Por outro lado, as aspirações pessoais ou sociais adquiridas pela experiência constituem,
talvez, uma complexa inter-relação entre forças fisiológicas e sociais, entre processos
mentais conscientes e inconscientes. Infelizmente, os estudos sobre esses aspectos são,
ainda, muito incipientes, o que faz com que sua aplicação mais significativa às investigações
sobre aprendizagem ainda não possa ter resultados observáveis.

De tudo que foi discutido nesta aula, podemos concluir que as Neurociências vieram
trazer comprovações para alguns aspectos já entendidos e observados como importantes na
aprendizagem, tais como:

1) a experiência do sujeito, o contato com o meio social em que vive, tem mostrado que
é fundamental para o estabelecimento de conexões sinápticas estáveis. Na verdade, a
experiência modifica mesmo a estrutura da organização cerebral, evidenciando a sua
plasticidade. A importância desta aspecto foi apontada por Vygotsky;

2) a transformação de conexões “lábeis” em conexões estáveis entre os neurônios vai


depender em grande parte de que elas “encontrem sentido”, ou seja, mostrem-se
significativas e úteis.
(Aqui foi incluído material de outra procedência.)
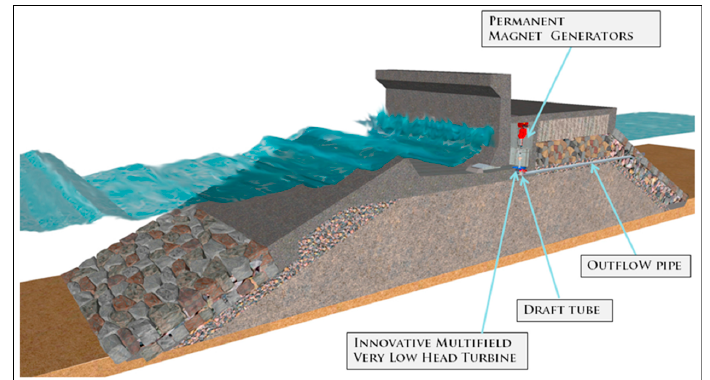
Figure 2. OBREC working principle [21].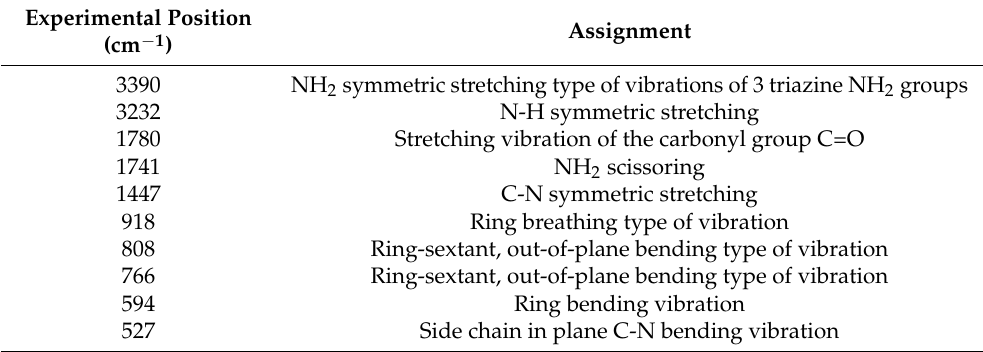
Table 1. Vibration bands’ assignment of the fire retardant.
Tal busca de relações de sentido e significação já vinha sendo
apontada por Ausubel;

3) uma vez estabelecida a conexão, com seu uso freqüente, ela torna-se estável, acomoda-
se, equilibra-se. O conceito de acomodação e equilibração já estava colocado por Piaget;

4) as motivações e os afetos, como mecanismos básicos do ser humano, são modificados
pela aprendizagem e são, também, impulsionadores desta, como já mostrava Kurt Lewin.

Na próxima aula, vamos conhecer melhor as teorias desses autores.

Resumo
Nesta aula, estudamos o papel do cérebro para a compreensão de como os
indivíduos aprendem. Vimos, em primeiro lugar, como se organiza o nosso cérebro,
observando as estruturas fundamentais no estudo da aprendizagem, com destaque
para o hipocampo e seu papel no armazenamento da memória, o lobo frontal e o
córtex de associação. Vimos, por fim, a importância dos afetos na capacidade de
prender a atenção e a motivação, fatores importantes no aprendizado.